CES might display the latest in technology innovations, but the world's largest gadget conference maintains gender stereotypes that are far outdated.
Booth babes, or scantily clad young women, still work the technology stands despite industry efforts being made to level the gender divide in the male-dominated industry.
The attractive young women demonstrate products at many trade stands, and enduring pick up lines from the mainly male trade audience, as you can hear in the video above.
The "booth babes" wear significantly less clothing than the trade audience, and play a markedly less senior role than the majority male keynote speakers.
According to one tech writer interviewed, they "broadcast a loud and inaccurate image of the technology industry is when it comes to being a woman."
The objections were not limited to female attendants. Andrew Brockhouse, owner of EagleEye IT said "Personally, it's not effective. You see one (booth babe) and I think 'that's a sleezy company I don't want to be associated with'."
Ambivalence towards the anachronistic booth workers seems to come from the top of CES.
Gary Shapiro, CEO of CES told the reporter who compiled this video "people naturally want to go towards what they consider pretty.
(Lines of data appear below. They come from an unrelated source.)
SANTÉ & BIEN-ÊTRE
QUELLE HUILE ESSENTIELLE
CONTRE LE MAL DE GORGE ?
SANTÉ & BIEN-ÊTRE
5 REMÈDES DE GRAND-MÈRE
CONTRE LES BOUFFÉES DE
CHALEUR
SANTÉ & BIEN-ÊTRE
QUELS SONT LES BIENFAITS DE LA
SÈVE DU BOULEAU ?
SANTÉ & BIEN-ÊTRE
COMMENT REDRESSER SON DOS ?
So your effort to get a story out of booth babes which is decreasing rather rapidly in this industry is frankly irrelevant in my view."
While the number of women in tech is rising, the industry remains male-dominated, as does the crowd at the CES trade show.
Marissa Mayer from Google on women in tech, told CNET during the event that "right now is a great time to be a woman in tech, but there's not enough women in tech."
One of the panel sessions at the event focussed on how to recruit more women to the field.
CNET executive editor Molly Wood joined Lindsey Turrentine, editor-in-chief of CNET Reviews, Marissa Mayer, Google Vice President, Catarina Fake, Flickr founder and Padmasree Warrior Cisco Systems Chief Technology Officer to discuss how to mentor young women in the industry.
Watch highlights of this session in the video below:
No word yet on whether there's a correlation between how good a product is and the amount of flesh a booth babe has to display to peddle the thing.